Required work:
Convert the listing into a JSON list of strings, one string per line, beginning at the line that contains "тку улья или общее питание." and running through the end of the listing, with both ends included. Omit blank lines and the picture markers.

START Records

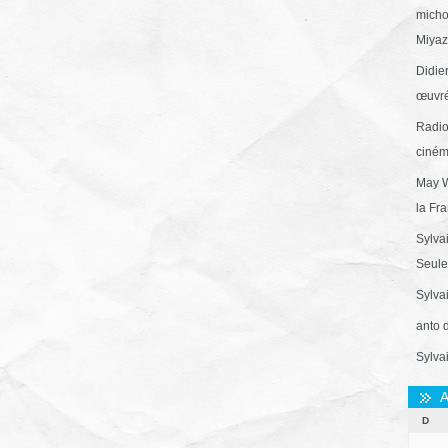
micho
Miyaza
Didie
œuvré
Radio
ciném
May W
la Fr
Sylva
Seule 
Sylva
anto 
Sylva
A
D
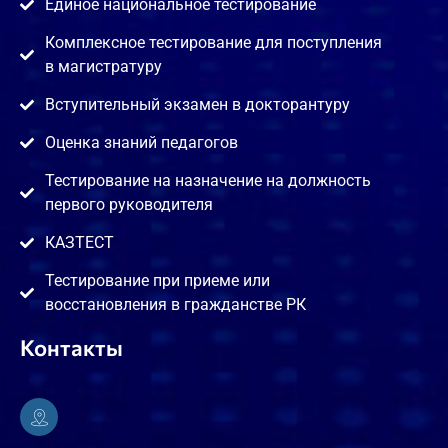
Единое национальное тестирование
Комплексное тестирование для поступления
в магистратуру
Вступительный экзамен в докторантуру
Оценка знаний педагогов
Тестирование на назначение на должность
первого руководителя
КАЗТЕСТ
Тестирование при приеме или
восстановления в гражданстве РК
Контакты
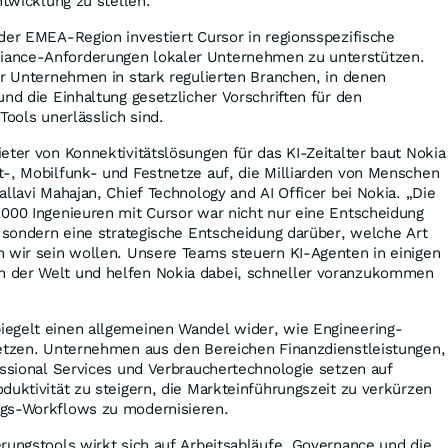
ntwicklung zu stellen.“
der EMEA-Region investiert Cursor in regionsspezifische
ance-Anforderungen lokaler Unternehmen zu unterstützen.
ür Unternehmen in stark regulierten Branchen, in denen
und die Einhaltung gesetzlicher Vorschriften für den
Tools unerlässlich sind.
eter von Konnektivitätslösungen für das KI-Zeitalter baut Nokia
t-, Mobilfunk- und Festnetze auf, die Milliarden von Menschen
llavi Mahajan, Chief Technology and AI Officer bei Nokia. „Die
.000 Ingenieuren mit Cursor war nicht nur eine Entscheidung
, sondern eine strategische Entscheidung darüber, welche Art
n wir sein wollen. Unsere Teams steuern KI-Agenten in einigen
 der Welt und helfen Nokia dabei, schneller voranzukommen
egelt einen allgemeinen Wandel wider, wie Engineering-
setzen. Unternehmen aus den Bereichen Finanzdienstleistungen,
essional Services und Verbrauchertechnologie setzen auf
duktivität zu steigern, die Markteinführungszeit zu verkürzen
ngs-Workflows zu modernisieren.
rungstools wirkt sich auf Arbeitsabläufe, Governance und die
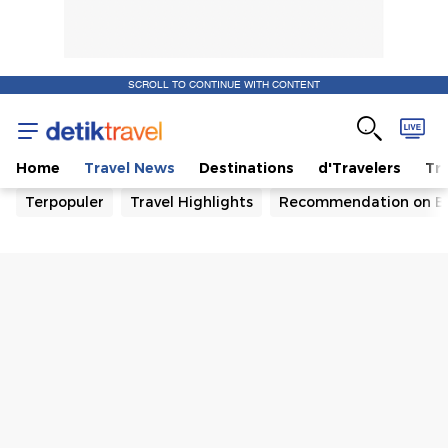
SCROLL TO CONTINUE WITH CONTENT
Home
Travel News
Destinations
d'Travelers
Tra
Terpopuler
Travel Highlights
Recommendation on B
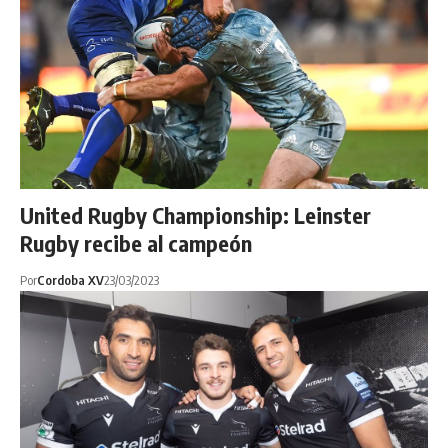
United Rugby Championship: Leinster
Rugby recibe al campeón
Por
Cordoba XV
23/03/2023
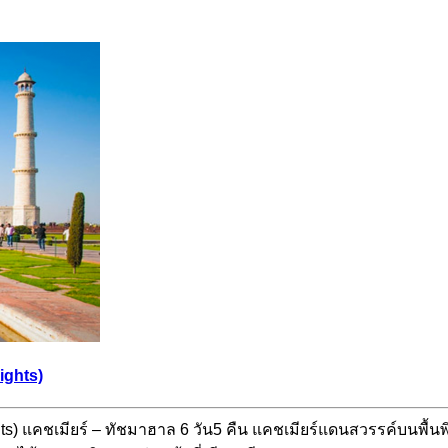
ights)
hts) แคชเมียร์ – ทัชมาฮาล 6 วัน5 คืน แคชเมียร์แดนสวรรค์บนพื้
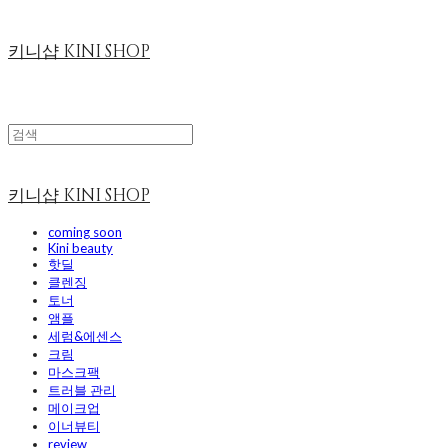
키니샵 KINI SHOP
키니샵 KINI SHOP
coming soon
Kini beauty
핫딜
클렌징
토너
앰플
세럼&에센스
크림
마스크팩
트러블 관리
메이크업
이너뷰티
review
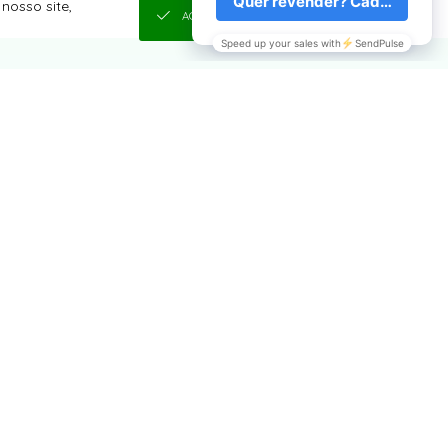
nosso site,
ACEITAR E FECHAR
COMPRAS
SEJA UMA REVENDEDORA
QUEM SOMOS
COMO COMPRAR
CONDIÇÕES DE FRETE
TROCAS E DEVOLUÇÕES
TABELA DE MEDIDAS
RELEASE COLEÇÃO MATERNA
POLÍTICA DE PRIVACIDADE DE DADOS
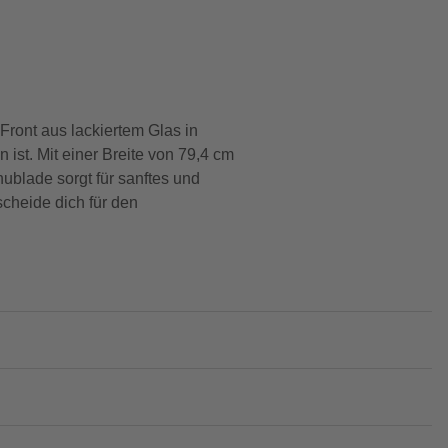
ront aus lackiertem Glas in
st. Mit einer Breite von 79,4 cm
hublade sorgt für sanftes und
scheide dich für den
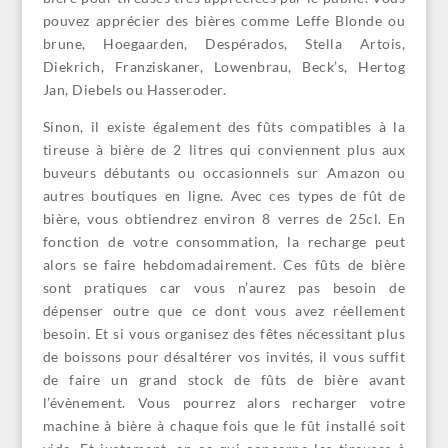
pouvez apprécier des bières comme Leffe Blonde ou
brune, Hoegaarden, Despérados, Stella Artois,
Diekrich, Franziskaner, Lowenbrau, Beck’s, Hertog
Jan, Diebels ou Hasseroder.
Sinon, il existe également des fûts compatibles à la
tireuse à bière de 2 litres qui conviennent plus aux
buveurs débutants ou occasionnels sur Amazon ou
autres boutiques en ligne. Avec ces types de fût de
bière, vous obtiendrez environ 8 verres de 25cl. En
fonction de votre consommation, la recharge peut
alors se faire hebdomadairement. Ces fûts de bière
sont pratiques car vous n’aurez pas besoin de
dépenser outre que ce dont vous avez réellement
besoin. Et si vous organisez des fêtes nécessitant plus
de boissons pour désaltérer vos invités, il vous suffit
de faire un grand stock de fûts de bière avant
l’évènement. Vous pourrez alors recharger votre
machine à bière à chaque fois que le fût installé soit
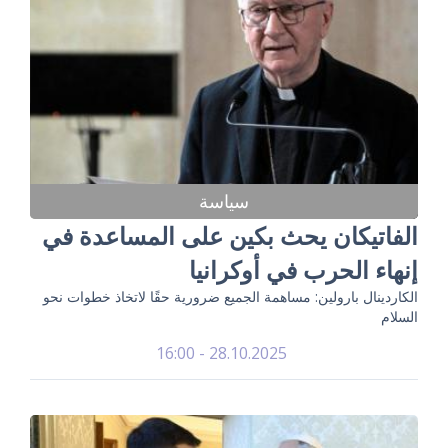
سياسة
الفاتيكان يحث بكين على المساعدة في
إنهاء الحرب في أوكرانيا
الكاردينال بارولين: مساهمة الجميع ضرورية حقًا لاتخاذ خطوات نحو
السلام
28.10.2025 - 16:00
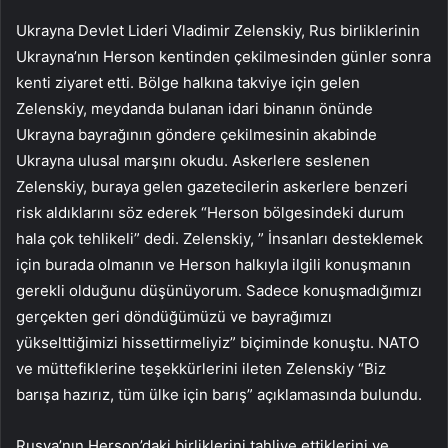
Ukrayna Devlet Lideri Vladimir Zelenskiy, Rus birliklerinin
Ukrayna’nın Herson kentinden çekilmesinden günler sonra
kenti ziyaret etti. Bölge halkına takviye için gelen
Zelenskiy, meydanda bulanan idari binanın önünde
Ukrayna bayrağının göndere çekilmesinin akabinde
Ukrayna ulusal marşını okudu. Askerlere seslenen
Zelenskiy, buraya gelen gazetecilerin askerlere benzeri
risk aldıklarını söz ederek “Herson bölgesindeki durum
hala çok tehlikeli” dedi. Zelenskiy, ” İnsanları desteklemek
için burada olmanın ve Herson halkıyla ilgili konuşmanın
gerekli olduğunu düşünüyorum. Sadece konuşmadığımızı
gerçekten geri döndüğümüzü ve bayrağımızı
yükselttiğimizi hissettirmeliyiz” biçiminde konuştu. NATO
ve müttefiklerine teşekkürlerini ileten Zelenskiy “Biz
barışa hazırız, tüm ülke için barış” açıklamasında bulundu.
Rusya’nın Herson’daki birliklerini tahliye ettiklerini ve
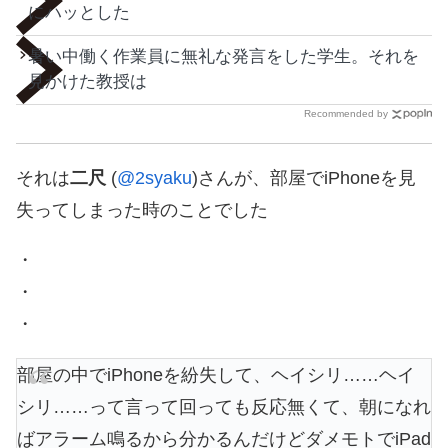
にハッとした
暑い中働く作業員に無礼な発言をした学生。それを
見かけた教授は
Recommended by
それは
二尺
(
@2syaku
)さんが、部屋でiPhoneを見
失ってしまった時のことでした
・
・
・
部屋の中でiPhoneを紛失して、ヘイシリ……ヘイ
シリ……って言って回っても反応無くて、朝になれ
ばアラーム鳴るから分かるんだけどダメモトでiPad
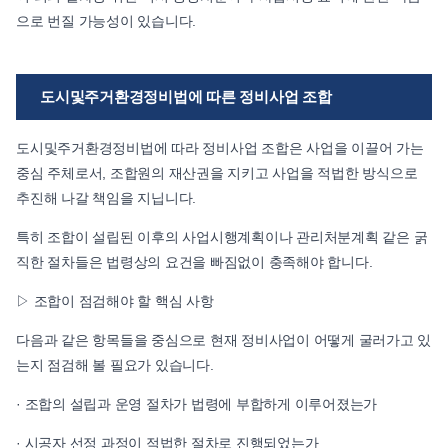
으로 번질 가능성이 있습니다.
도시및주거환경정비법에 따른 정비사업 조합
도시및주거환경정비법에 따라 정비사업 조합은 사업을 이끌어 가는
중심 주체로서, 조합원의 재산권을 지키고 사업을 적법한 방식으로
추진해 나갈 책임을 지닙니다.
특히 조합이 설립된 이후의 사업시행계획이나 관리처분계획 같은 굵
직한 절차들은 법령상의 요건을 빠짐없이 충족해야 합니다.
▷ 조합이 점검해야 할 핵심 사항
다음과 같은 항목들을 중심으로 현재 정비사업이 어떻게 굴러가고 있
는지 점검해 볼 필요가 있습니다.
· 조합의 설립과 운영 절차가 법령에 부합하게 이루어졌는가
· 시공자 선정 과정이 적법한 절차로 진행되었는가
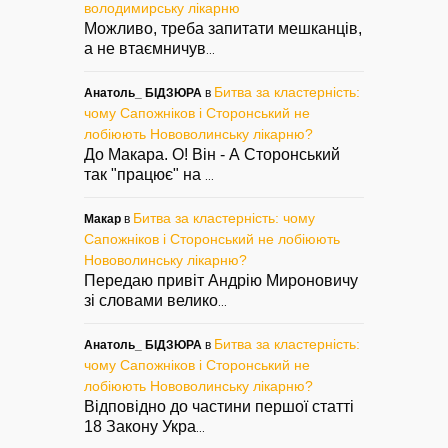
володимирську лікарню
Можливо, треба запитати мешканців,
а не втаємничув
...
Битва за кластерність:
Анатоль_ БІДЗЮРА
в
чому Сапожніков і Сторонський не
лобіюють Нововолинську лікарню?
До Макара. О! Він - А Сторонський
так "працює" на
...
Битва за кластерність: чому
Макар
в
Сапожніков і Сторонський не лобіюють
Нововолинську лікарню?
Передаю привіт Андрію Мироновичу
зі словами велико
...
Битва за кластерність:
Анатоль_ БІДЗЮРА
в
чому Сапожніков і Сторонський не
лобіюють Нововолинську лікарню?
Відповідно до частини першої статті
18 Закону Укра
...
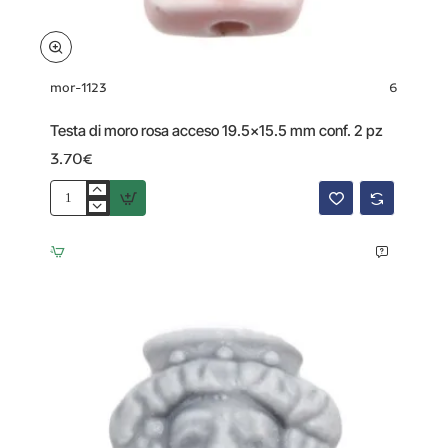
mor-1123
6
Testa di moro rosa acceso 19.5x15.5 mm conf. 2 pz
3.70€
Testa
di
moro
rosa
acceso
19.5x15.5
mm
conf.
2
pz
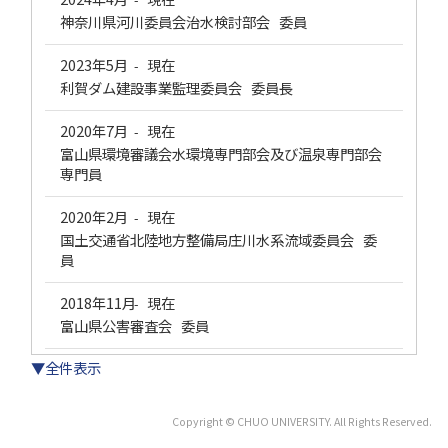
神奈川県河川委員会治水検討部会 委員
2023年5月
現在
-
利賀ダム建設事業監理委員会 委員長
2020年7月
現在
-
富山県環境審議会水環境専門部会及び温泉専門部会
専門員
2020年2月
現在
-
国土交通省北陸地方整備局庄川水系流域委員会 委
員
2018年11月
現在
-
富山県公害審査会 委員
▼全件表示
Copyright © CHUO UNIVERSITY. All Rights Reserved.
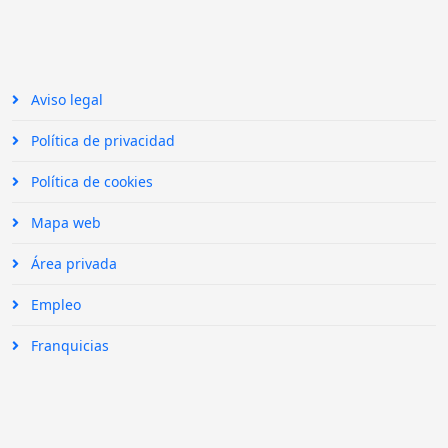
Aviso legal
Política de privacidad
Política de cookies
Mapa web
Área privada
Empleo
Franquicias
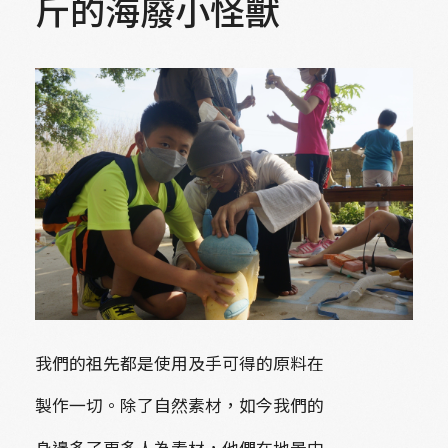
斤的海廢小怪獸
我們的祖先都是使用及手可得的原料在
製作一切。除了自然素材，如今我們的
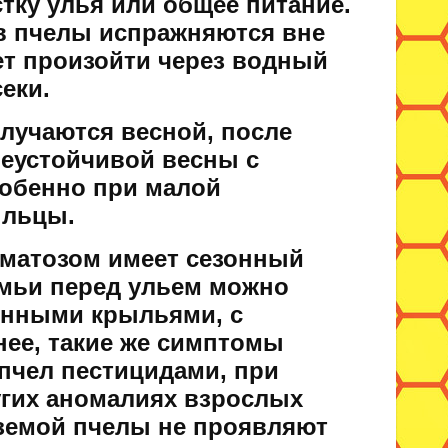
тку улья или общее питание.
ев пчелы испражняются вне
ет произойти через водный
еки.
лучаются весной, после
неустойчивой весны с
собенно при малой
ыльцы.
ематозом имеет сезонный
емьи перед ульем можно
енными крыльями, с
ее, такие же симптомы
пчел пестицидами, при
угих аномалиях взрослых
земой пчелы не проявляют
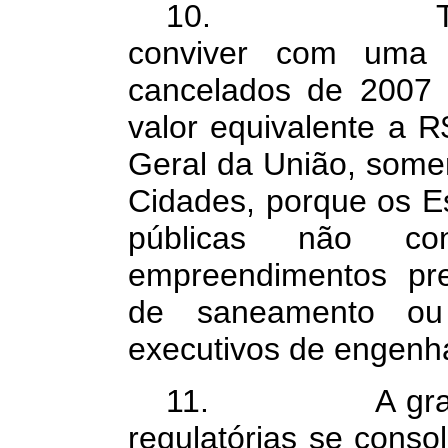
10. Também 
conviver com uma 
cancelados de 2007 
valor equivalente a 
Geral da União, somen
Cidades, porque os E
públicas não co
empreendimentos pre
de saneamento ou 
executivos de engenha
11. A grande v
regulatórias se cons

END Records

Output of the task:
[
  "тку улья или общее питание.",
  "ев пчелы испражняются вне",
  "ет произойти через водный",
  "еки.",
  "лучаются весной, после",
  "неустойчивой весны с",
  "собенно при малой",
  "ыльцы.",
  "ематозом имеет сезонный",
  "емьи перед ульем можно",
  "енными крыльями, с",
  "ее, такие же симптомы",
  "пчел пестицидами, при",
  "угих аномалиях взрослых",
  "земой пчелы не проявляют",
  "10. Também ",
  "conviver com uma ",
  "cancelados de 2007 ",
  "valor equivalente a ",
  "Geral da União, somen",
  "Cidades, porque os E",
  "públicas não co",
  "empreendimentos pre",
  "de saneamento ou ",
  "executivos de engenha",
  "11. A grande v",
  "regulatórias se cons"
]